Collaborations with Embedded Audio Metadata: Reusing Cue Chunk Data for IIIF Web Annotations

This guest post details research and preservation collaboration and is co-written by Tanya Clement at University of Texas at Austin; Sara Brumfield and Ben Brumfield at Brumfield Labs; Charles Hosale at American Folklife Center at the Library of Congress; Dave Walker at Smithsonian Center for Folklife and Cultural Heritage; Meghan Ferriter of LC Labs; and Kate Murray of Digital Collections Management and Services at the Library of Congress. 

In 2020-2021,  FADGI (Federal Agencies Digital Guidelines Initiative) – a collaborative group of 20 US federal agencies led by the Library of Congress – updated their well-known Guidelines for Embedding Metadata in Broadcast WAVE Files to, among other things, add the option to insert ‘Cue points’ in Broadcast WAVE files along with contextual embedded metadata. These guidelines are well-supported for implementation by the BWF MetaEdit open source application which was originally funded by the Library of Congress and FADGI in 2010 to support the first version of the FADGI guidelines. BWF MetaEdit is developed and maintained by MediaArea.

As the FADGI group was defining these metadata structure guidelines, we noted that some of this contextual information in the metadata is much the same type of information included in IIIF Annotation Layers. We first saw the link when looking for models to “code” the information in the BWF MetaEdit element ‘ltxt’ (described below) and came across the SENT metadata structure (speaker, environment, note, transcription) for IIIF Annotation Layers which was developed by Kylie Warkentin at the University of Texas at Austin in the AudiAnnotate project. FADGI extended this model to include a fifth code for “other.” With the four-character limit defined by the format, the codes FADGI uses are:

  • spea = speaker; to indicate a specific speaker name  
  • envi= environment noises like mic feedback, laughter, paper rustling, echoes, etc 
  • note = notes about the recording (ex: “possible cut in recording”) 
  • tran = transcription 
  • othr = other
Screenshot of BWF MetaEdit Cue Editor software featuring rows of cue chunks and columns with metadata about start and stop times and description of content

Image 1: Sample adtl data embedded via BWF MetaEdit for Man-on-the-Street,” New York, New York, December 8, 1941 Identifier: AFC 1941/004: AFS 6362. Note the “tran” code in the PurposeID field to indicate that this is transcription data.

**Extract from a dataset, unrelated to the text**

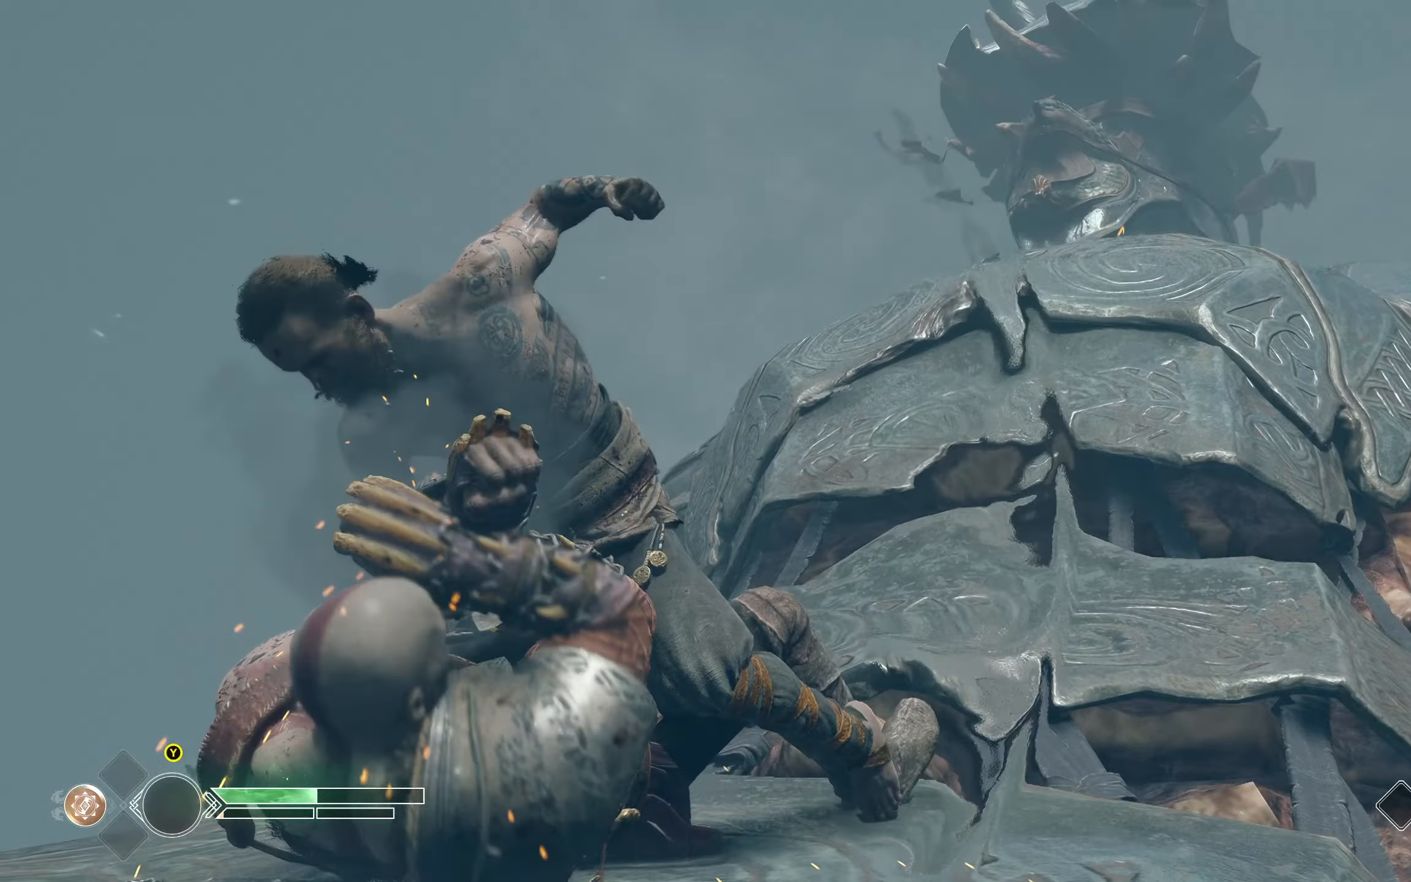
{"buttons": ["L1"], "left_stick": "up-left", "right_stick": "center", "events": []}
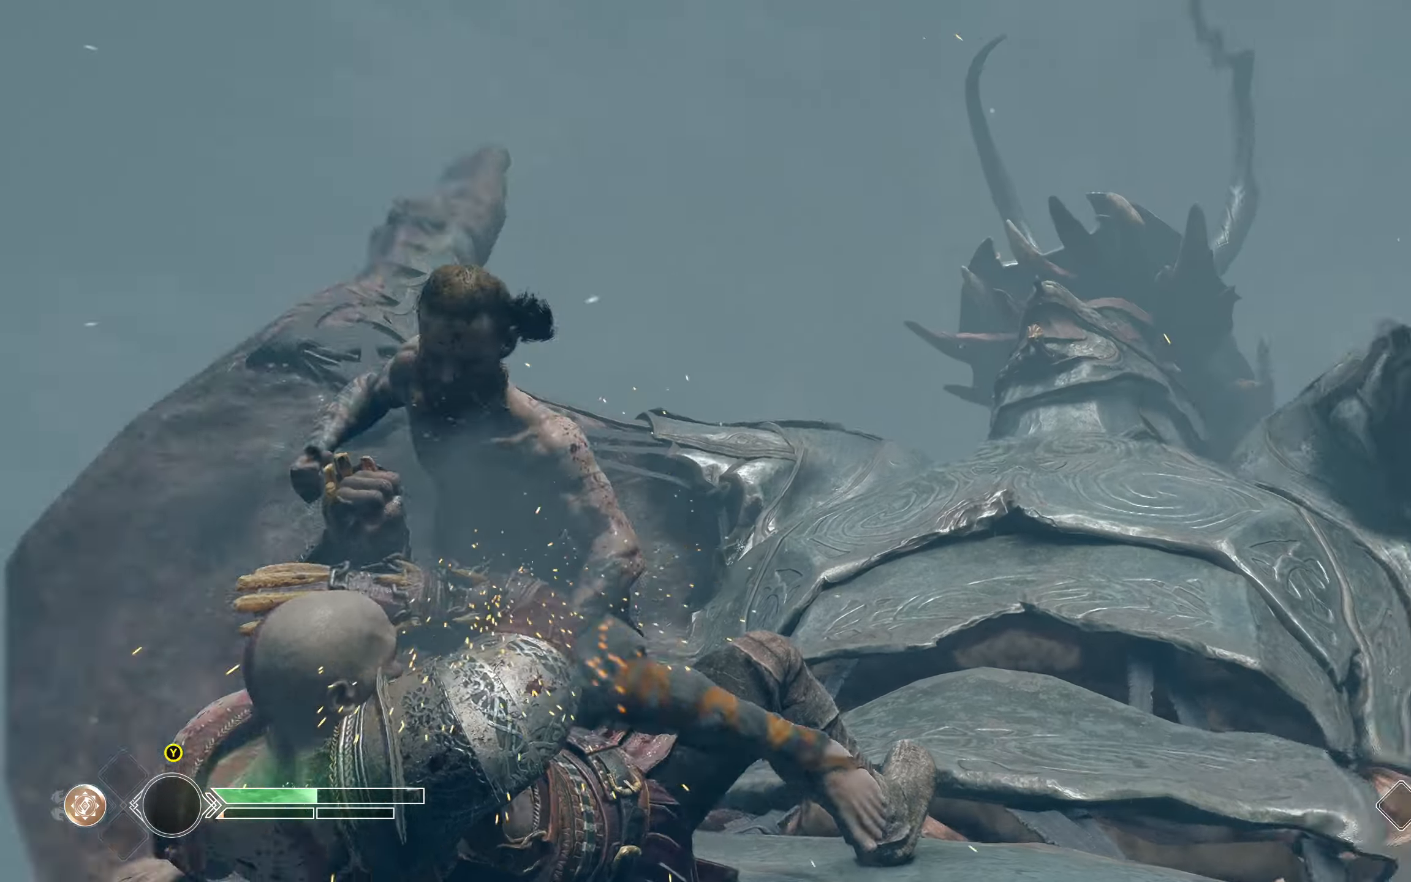
{"buttons": ["L1"], "left_stick": "left", "right_stick": "center", "events": [[501, "left_stick", "left"]]}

Additional sample files provided by the Library of Congress and the Smithsonian Center for Folklife and Cultural Heritage are available on FADGI Test Sample Files for IIIF Web Annotations Using AudiAnnotate.

As we looked beyond the SENT model, we discovered that we had more in common with the IIIF Web Annotations. Thanks to BWF MetaEdit, we could export the ‘adtl’ chunk contextual data that is created for preservation purposes. What if this same data could be reused for access by researchers?  It’s at this point that we started to collaborate with the AudiAnnotate project. 

Collaborative Editing and More with AudiAnnotate Audiovisual Extensible Workflow

In response to the need for a workflow that supports IIIF manifest creation, collaborative editing, flexible modes of presentation, and permissions control, the AudiAnnotate project developed the AudiAnnotate Audiovisual Extensible Workflow (AWE), a documented workflow using the recently adopted IIIF standard for AV materials to help libraries, archives, and museums (LAMs), scholars, and the public access and use AV cultural heritage items. AWE connects existing best-of-breed, open source tools for AV management (Aviary), annotation (such as Audacity and OHMS), public code and document repositories (GitHub), and the AudiAnnotate web application for creating and sharing IIIF manifests and annotations. Users can use AWE as a complete sequence of tools and transformations for accessing, identifying, annotating, and sharing AWE “projects” such as singular pages or multi-page exhibits or editions with AV materials. Some examples include annotations of recordings like Zora Neal Hurston’s WPA field recordings in Jacksonville, FL (1939) available from the Library of Congress, a lesson plan that uses the audio recording “‘Criminal Syndicalism’ case, McComb, Mississippi,” from the Harry Ransom Center’s John Beecher Sound Recordings Collection, and annotations for Camille, from the Internet Archive. AWE is built on W3C web standards in IIIF for sharing online scholarship, and generates static web pages through GitHub that are lightweight and easy to preserve and harvest. AWE represents a new kind of AV ecosystem where the exchange is opened between institutional repositories, annotation software, online repositories and publication platforms, and all kinds of users.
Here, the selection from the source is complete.